2. In order to track their whereabouts, a map will be used to follow their fall and spring migrations (briefly discuss migration, see chapter 5). Using the provided flyway map (on website), make a copy of it onto an overhead sheet. Project this onto the wall on a large sheet of butcher paper. Have the students take turns tracing the map onto the paper and then coloring it. Use the provided key to paste on to the map. Post your map in the classroom for everyone to see. Make several photocopies of the provided map pieces (the different sizes of brant) which are also on the website. Laminate and cut them in circles. Use these to designate the whereabouts and numbers of Brant at the different sites throughout the year. Participants will be relying on the telecommunications for the location of the brant (see next activity in this chapter). All project sites will communicate the arrivals and departures of the geese to the other sites so that you and your class can mark that on your map.

3. Go ahead and place your first map pieces on the appropriate location of the map, once you receive word from other sites about how many geese are there. You will need to refer to the list serve in order to find out where the geese are. Alaska will initially notify the other schools as soon as the geese leave Izembek. For example, if students in Mexico observe 15,000 brant in January, students at all other sites will put map pieces on Mexico that total that number (one of the ‘10,000’ brant, and five of the ‘1000’ brant map pieces to equal 15,000).

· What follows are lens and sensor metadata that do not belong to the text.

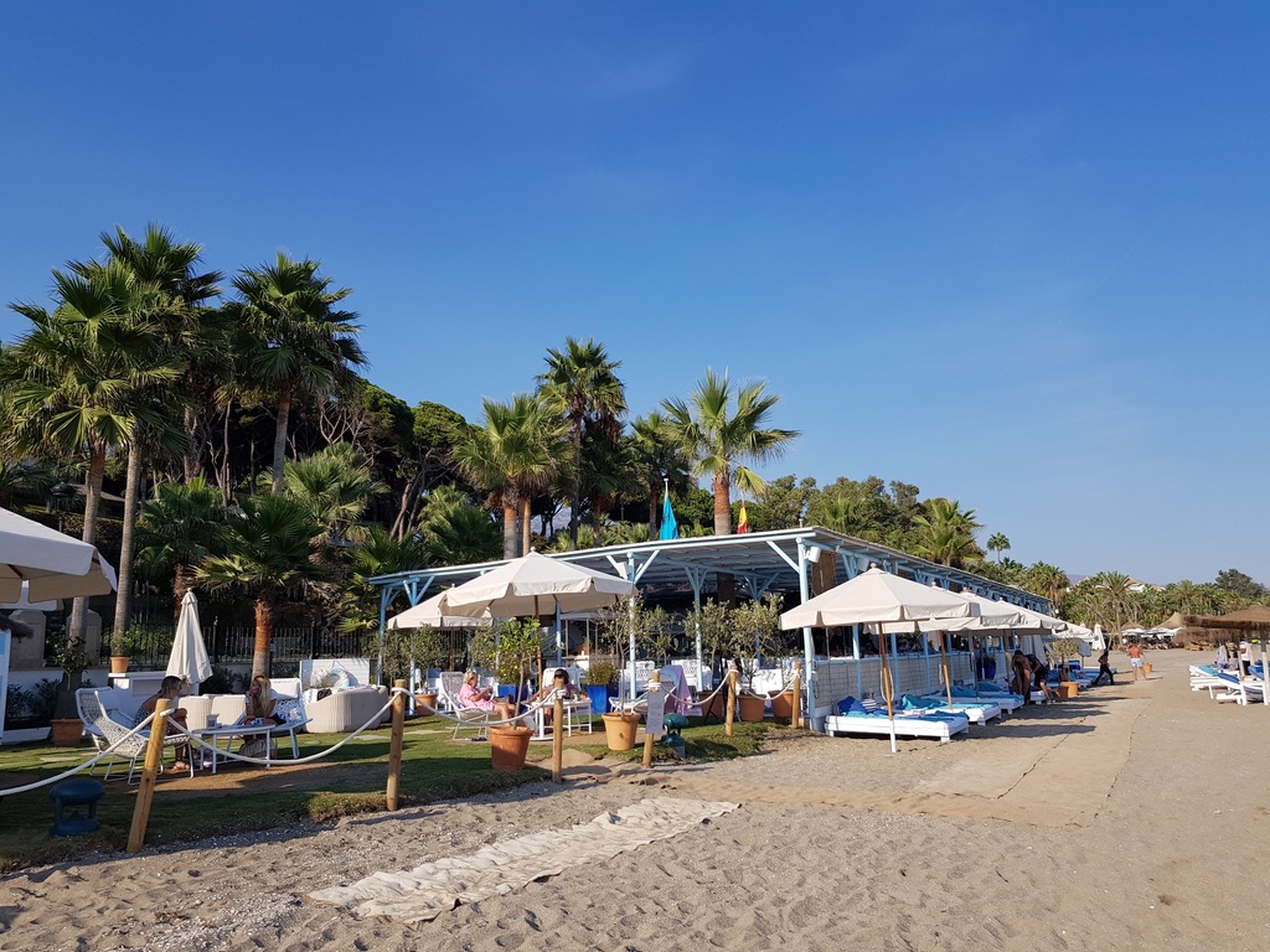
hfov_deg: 67.3
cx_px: 635
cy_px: 476
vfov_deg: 53.1
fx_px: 954
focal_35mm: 26
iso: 40
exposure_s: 1/2160
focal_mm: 4.3
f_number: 1.7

4. As the geese come and go from different areas during the year, be sure to move your map pieces!

Journal Use:
A good way to keep record of the different populations, is to enter the numbers each week or each month into the student journals. Total the numbers at the end of each week or month so that these numbers can later be used in an activity to graph population changes over time.

Extension:
Obtain GIS maps of your local estuary from state or federal land agencies. Compare and contrast the different layers (forests, development, wetland etc.) what they mean, and how they might affect your local brant populations.